# Your task
Reproduce word for word the portion of the Amazon SageMaker notebook excerpt starting at "Enter your question" and ending at "high quality models.".

Enter your question (or type 'exit' to quit): in which regions is amazon sagemaker available
Response: For a list of the supported Amazon SageMaker AWS regions, please visit the AWS Region Table for all AWS global infrastructure. Also for more information, see Regions and Endpoints in the AWS General Reference.


In [55]:
# Response flow test
user_question = "What can Amazon SageMaker do?"
response = response_factory.get_response(user_question)
print(f"User Question: {user_question}")
print(f"Response: {response}")

User Question: What can Amazon SageMaker do?
Response: Amazon SageMaker is a fully managed service that provides every developer and data scientist with the ability to build, train, and deploy machine learning (ML) models quickly. SageMaker removes the heavy lifting from each step of the machine learning process to make it easier to develop high quality models.

# Given records

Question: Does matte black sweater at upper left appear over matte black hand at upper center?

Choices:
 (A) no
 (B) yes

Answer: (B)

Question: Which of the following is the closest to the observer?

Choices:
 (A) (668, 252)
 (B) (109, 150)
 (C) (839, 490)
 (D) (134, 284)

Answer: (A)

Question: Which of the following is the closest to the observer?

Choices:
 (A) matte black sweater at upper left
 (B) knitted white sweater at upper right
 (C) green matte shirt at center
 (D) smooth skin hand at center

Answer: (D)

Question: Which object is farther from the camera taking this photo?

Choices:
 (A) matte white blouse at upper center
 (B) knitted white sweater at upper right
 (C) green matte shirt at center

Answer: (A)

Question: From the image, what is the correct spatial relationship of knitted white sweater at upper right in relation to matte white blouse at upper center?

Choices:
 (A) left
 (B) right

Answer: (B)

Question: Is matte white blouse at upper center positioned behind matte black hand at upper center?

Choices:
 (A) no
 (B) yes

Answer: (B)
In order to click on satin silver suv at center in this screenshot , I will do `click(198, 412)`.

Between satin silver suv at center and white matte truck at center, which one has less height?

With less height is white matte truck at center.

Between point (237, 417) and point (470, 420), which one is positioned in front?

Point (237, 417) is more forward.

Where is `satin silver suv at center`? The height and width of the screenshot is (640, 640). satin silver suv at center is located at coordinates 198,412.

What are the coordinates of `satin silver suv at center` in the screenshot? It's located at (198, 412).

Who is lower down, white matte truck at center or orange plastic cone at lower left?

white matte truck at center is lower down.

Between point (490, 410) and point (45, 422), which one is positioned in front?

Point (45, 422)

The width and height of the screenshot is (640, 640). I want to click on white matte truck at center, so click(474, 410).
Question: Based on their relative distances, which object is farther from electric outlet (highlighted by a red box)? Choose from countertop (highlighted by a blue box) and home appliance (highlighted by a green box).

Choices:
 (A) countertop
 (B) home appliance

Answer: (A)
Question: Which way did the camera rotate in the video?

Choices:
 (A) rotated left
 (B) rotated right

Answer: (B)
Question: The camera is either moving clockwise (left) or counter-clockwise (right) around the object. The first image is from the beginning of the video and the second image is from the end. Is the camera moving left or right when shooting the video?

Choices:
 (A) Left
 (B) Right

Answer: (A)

# Expected answer
Enter your question (or type 'exit' to quit): in which regions is amazon sagemaker available
Response: For a list of the supported Amazon SageMaker AWS regions, please visit the AWS Region Table for all AWS global infrastructure. Also for more information, see Regions and Endpoints in the AWS General Reference.


In [55]:
# Response flow test
user_question = "What can Amazon SageMaker do?"
response = response_factory.get_response(user_question)
print(f"User Question: {user_question}")
print(f"Response: {response}")

User Question: What can Amazon SageMaker do?
Response: Amazon SageMaker is a fully managed service that provides every developer and data scientist with the ability to build, train, and deploy machine learning (ML) models quickly. SageMaker removes the heavy lifting from each step of the machine learning process to make it easier to develop high quality models.